▶ **TASK PROMPT**
Repeat the entries below exactly. Begin with the first line and end with the line that contains "staining of thyroid".

▶ **RECORDS TO PROCESS**
=== Section Start ===
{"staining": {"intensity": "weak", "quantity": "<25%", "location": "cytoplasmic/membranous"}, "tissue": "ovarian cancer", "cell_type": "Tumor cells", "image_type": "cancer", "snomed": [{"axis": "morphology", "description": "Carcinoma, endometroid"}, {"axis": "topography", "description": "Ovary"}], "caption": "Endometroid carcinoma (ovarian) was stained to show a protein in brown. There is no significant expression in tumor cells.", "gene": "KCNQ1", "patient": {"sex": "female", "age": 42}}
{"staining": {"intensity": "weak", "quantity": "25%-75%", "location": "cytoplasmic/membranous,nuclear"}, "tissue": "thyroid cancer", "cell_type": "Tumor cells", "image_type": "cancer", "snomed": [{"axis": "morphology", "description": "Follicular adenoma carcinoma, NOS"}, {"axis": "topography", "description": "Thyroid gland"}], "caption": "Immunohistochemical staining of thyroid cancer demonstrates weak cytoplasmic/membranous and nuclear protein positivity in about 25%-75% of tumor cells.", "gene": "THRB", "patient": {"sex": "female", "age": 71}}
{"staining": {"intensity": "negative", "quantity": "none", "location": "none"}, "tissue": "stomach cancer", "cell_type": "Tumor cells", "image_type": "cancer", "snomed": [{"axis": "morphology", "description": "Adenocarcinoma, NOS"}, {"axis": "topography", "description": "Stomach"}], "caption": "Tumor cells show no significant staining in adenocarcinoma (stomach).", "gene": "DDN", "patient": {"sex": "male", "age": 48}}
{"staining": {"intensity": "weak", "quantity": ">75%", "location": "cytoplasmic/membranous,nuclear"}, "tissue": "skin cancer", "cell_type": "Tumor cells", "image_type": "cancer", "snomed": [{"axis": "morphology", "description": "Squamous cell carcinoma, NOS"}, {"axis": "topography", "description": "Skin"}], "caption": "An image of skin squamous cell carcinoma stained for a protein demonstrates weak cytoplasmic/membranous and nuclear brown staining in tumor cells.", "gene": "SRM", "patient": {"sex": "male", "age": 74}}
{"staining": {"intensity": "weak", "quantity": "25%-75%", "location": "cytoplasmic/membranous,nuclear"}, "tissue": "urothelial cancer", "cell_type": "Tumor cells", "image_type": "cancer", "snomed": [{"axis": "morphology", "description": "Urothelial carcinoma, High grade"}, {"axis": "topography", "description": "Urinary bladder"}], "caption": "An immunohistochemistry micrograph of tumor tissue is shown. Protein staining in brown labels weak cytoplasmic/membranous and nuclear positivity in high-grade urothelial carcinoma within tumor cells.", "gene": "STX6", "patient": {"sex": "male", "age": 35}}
=== Section End ===
▶ **EXPECTED OUTPUT**
{"staining": {"intensity": "weak", "quantity": "<25%", "location": "cytoplasmic/membranous"}, "tissue": "ovarian cancer", "cell_type": "Tumor cells", "image_type": "cancer", "snomed": [{"axis": "morphology", "description": "Carcinoma, endometroid"}, {"axis": "topography", "description": "Ovary"}], "caption": "Endometroid carcinoma (ovarian) was stained to show a protein in brown. There is no significant expression in tumor cells.", "gene": "KCNQ1", "patient": {"sex": "female", "age": 42}}
{"staining": {"intensity": "weak", "quantity": "25%-75%", "location": "cytoplasmic/membranous,nuclear"}, "tissue": "thyroid cancer", "cell_type": "Tumor cells", "image_type": "cancer", "snomed": [{"axis": "morphology", "description": "Follicular adenoma carcinoma, NOS"}, {"axis": "topography", "description": "Thyroid gland"}], "caption": "Immunohistochemical staining of thyroid cancer demonstrates weak cytoplasmic/membranous and nuclear protein positivity in about 25%-75% of tumor cells.", "gene": "THRB", "patient": {"sex": "female", "age": 71}}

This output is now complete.